- _PROBLEM_: Copy out each line of the data that holds the string "input".

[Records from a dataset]
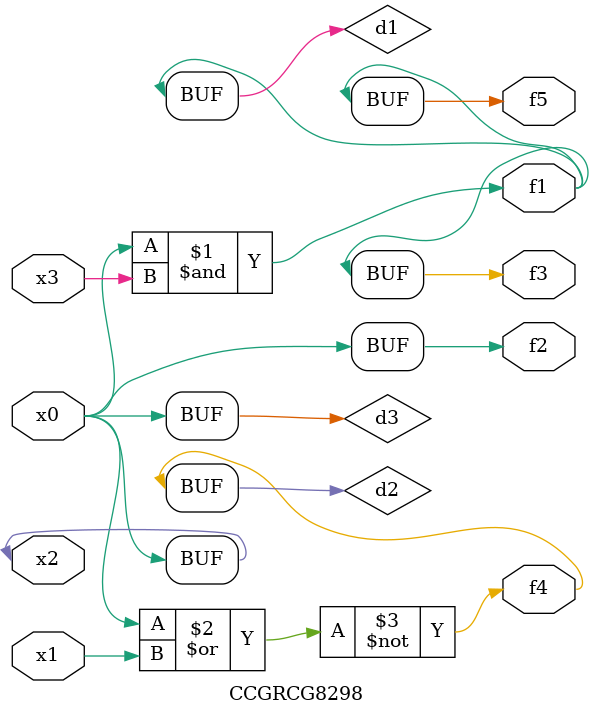
<source format=v>
module CCGRCG8298(
	input x0, x1, x2, x3,
	output f1, f2, f3, f4, f5
);

	wire d1, d2, d3;

	and (d1, x2, x3);
	nor (d2, x0, x1);
	buf (d3, x0, x2);
	assign f1 = d1;
	assign f2 = d3;
	assign f3 = d1;
	assign f4 = d2;
	assign f5 = d1;
endmodule

</source>
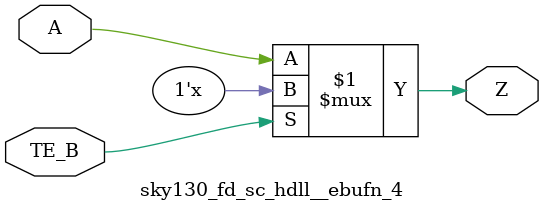
<source format=v>
/*
 * Copyright 2020 The SkyWater PDK Authors
 *
 * Licensed under the Apache License, Version 2.0 (the "License");
 * you may not use this file except in compliance with the License.
 * You may obtain a copy of the License at
 *
 *     https://www.apache.org/licenses/LICENSE-2.0
 *
 * Unless required by applicable law or agreed to in writing, software
 * distributed under the License is distributed on an "AS IS" BASIS,
 * WITHOUT WARRANTIES OR CONDITIONS OF ANY KIND, either express or implied.
 * See the License for the specific language governing permissions and
 * limitations under the License.
 *
 * SPDX-License-Identifier: Apache-2.0
*/


`ifndef SKY130_FD_SC_HDLL__EBUFN_4_FUNCTIONAL_V
`define SKY130_FD_SC_HDLL__EBUFN_4_FUNCTIONAL_V

/**
 * ebufn: Tri-state buffer, negative enable.
 *
 * Verilog simulation functional model.
 */

`timescale 1ns / 1ps
`default_nettype none

`celldefine
module sky130_fd_sc_hdll__ebufn_4 (
    Z   ,
    A   ,
    TE_B
);

    // Module ports
    output Z   ;
    input  A   ;
    input  TE_B;

    //     Name     Output  Other arguments
    bufif0 bufif00 (Z     , A, TE_B        );

endmodule
`endcelldefine

`default_nettype wire
`endif  // SKY130_FD_SC_HDLL__EBUFN_4_FUNCTIONAL_V

</source>
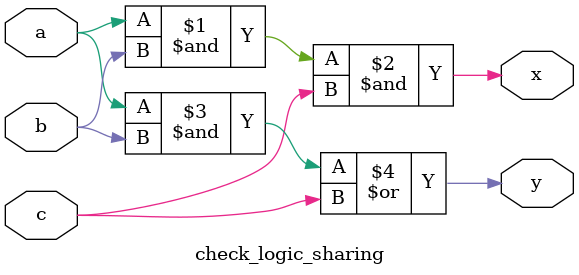
<source format=v>
module check_logic_sharing (input a , input b , input c , output x , output y);

assign x = a & b & c;
assign y = (a & b) | c;

endmodule

</source>
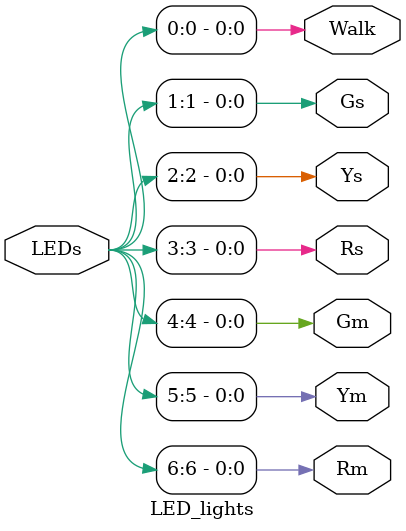
<source format=v>
module LED_lights (LEDs, Rm,Ym,Gm,Rs,Ys,Gs,Walk);
  
  input[6:0] LEDs;
  output Rm,Ym,Gm,Rs,Ys,Gs,Walk;
  
  reg Rm,Ym,Gm,Rs,Ys,Gs,Walk;
  
  always @ (LEDs)
    begin
      Rm <= LEDs[6:6]; 
      Ym <= LEDs[5:5];
      Gm <= LEDs[4:4];
      Rs <= LEDs[3:3];
      Ys <= LEDs[2:2];
      Gs <= LEDs[1:1];
      Walk <= LEDs[0:0];
    end
endmodule

</source>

- _RESULT FOR THIS EXERCISE_:
	input x0, x1, x2, x3,
    input  A   ;
    input  TE_B;
module check_logic_sharing (input a , input b , input c , output x , output y);
  input[6:0] LEDs;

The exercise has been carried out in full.